いつまでも変わらずに続いてほしい「赤壁酒店」ですが、旦過市場では再整備・再開発の計画が出ており……。「ここで営業している私達へは、まだ具体的な話や相談がされているわけじゃないから、どうなるのかわからないけど」と、寂しそうだった秀子さん。安全性を高めながらも、この古き良き旦過市場の姿は変わらないといいのですが。ひとまず2021年12月現在、まだ本格的な工事や計画は進んでいないそうなので「行ったことない」という人はぜひ、足を運んでみてくださいね。

もう一軒おまけ! “せんべろ”角打ち「平尾酒店」へ

JR小倉駅から徒歩約10分、旦過市場から徒歩約5分

小倉で角打ちといえば、ここもハズせない! 戦前の昭和13年に創業し、平成元年から角打ちを始めた「平尾酒店」です。女将さんとご主人は穏やかで優しく、常連さんも親切なので、角打ちデビューにもぴったり。「赤壁酒店」同様、ビールやワインなどは冷蔵庫から飲みたいものを選び、申告するセルフスタイルです。

昭和の雰囲気たっぷりの店内

日本酒は半合150円〜、焼酎は1杯200円〜、「梅干し」30円や「卵豆腐」100円、乾き物は60円〜とつまみも実に手頃。せんべろ=1,000円でベロベロになれるどころかお釣りがきそうなほどです。名物は山盛りの「ソーセージ玉ネギサラダ」200円なのですが、残念ながら現在は休止中。「温奴はできるよ」ということで、薬味がたっぷりかかったホカホカの豆腐で心地よく飲みました。

若かりし頃の店主・平尾ユカリさん

店主のユカリさんは、現在いつもお店に立っているわけではないそうで、今回は若かりし頃のお母さんの写真で我慢。“今も昔も、お母さんはやっぱり美人ですね〜”と話せば、ご主人はにっこりとうれしそう。また、カウンターで隣合った初対面の人とも、不思議と話が弾んで仲良くなる……なんてのも角打ちの醍醐味の一つです。
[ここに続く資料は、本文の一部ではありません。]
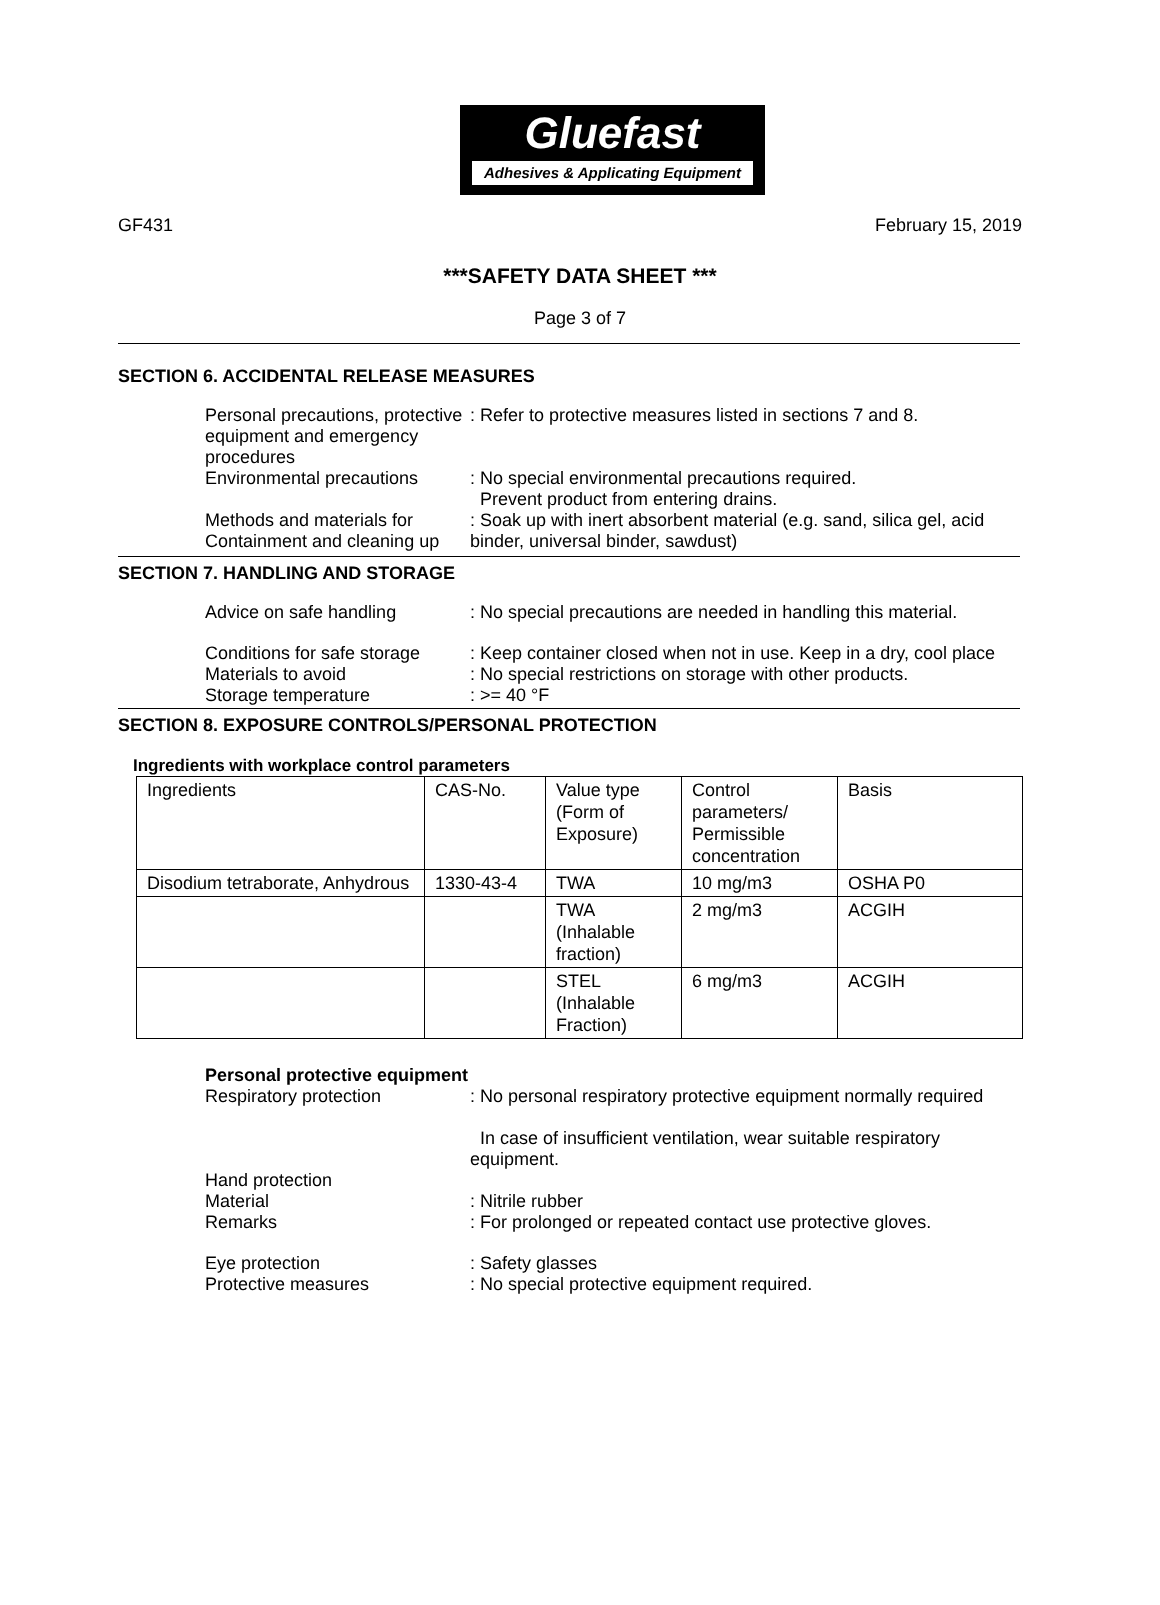Gluefast
Adhesives & Applicating Equipment
GF431 February 15, 2019
***SAFETY DATA SHEET ***
Page 3 of 7
SECTION 6. ACCIDENTAL RELEASE MEASURES
Personal precautions, protective equipment and emergency procedures
: Refer to protective measures listed in sections 7 and 8.
Environmental precautions
: No special environmental precautions required.
Prevent product from entering drains.
Methods and materials for Containment and cleaning up
: Soak up with inert absorbent material (e.g. sand, silica gel, acid binder, universal binder, sawdust)
SECTION 7. HANDLING AND STORAGE
Advice on safe handling : No special precautions are needed in handling this material.
Conditions for safe storage
: Keep container closed when not in use. Keep in a dry, cool place
Materials to avoid
Storage temperature
: No special restrictions on storage with other products.
: >= 40 °F
SECTION 8. EXPOSURE CONTROLS/PERSONAL PROTECTION
Ingredients with workplace control parameters
| Ingredients | CAS-No. | Value type (Form of Exposure) | Control parameters/ Permissible concentration | Basis |
| Disodium tetraborate, Anhydrous | 1330-43-4 | TWA | 10 mg/m3 | OSHA P0 |
| | | TWA (Inhalable fraction) | 2 mg/m3 | ACGIH |
| | | STEL (Inhalable Fraction) | 6 mg/m3 | ACGIH |
Personal protective equipment
Respiratory protection : No personal respiratory protective equipment normally required
In case of insufficient ventilation, wear suitable respiratory equipment.
Hand protection
Material
Remarks
: Nitrile rubber
: For prolonged or repeated contact use protective gloves.
Eye protection
Protective measures
: Safety glasses
: No special protective equipment required.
安くて、人情味あふれる北九州の角打ち。こんな時代だからこそ、なおさら心に染みますね。

※価格はすべて税込

※本記事は取材日(2021年11月18日)時点の情報をもとに作成しました。 
※時節柄、営業時間やメニュー等の内容に変更が生じる可能性があるため、お店のSNSやホームページ等で事前にご確認ください。 
※外出される際は人混みの多い場所は避け、各自治体の情報をご参照の上、感染症対策を実施し十分にご留意ください。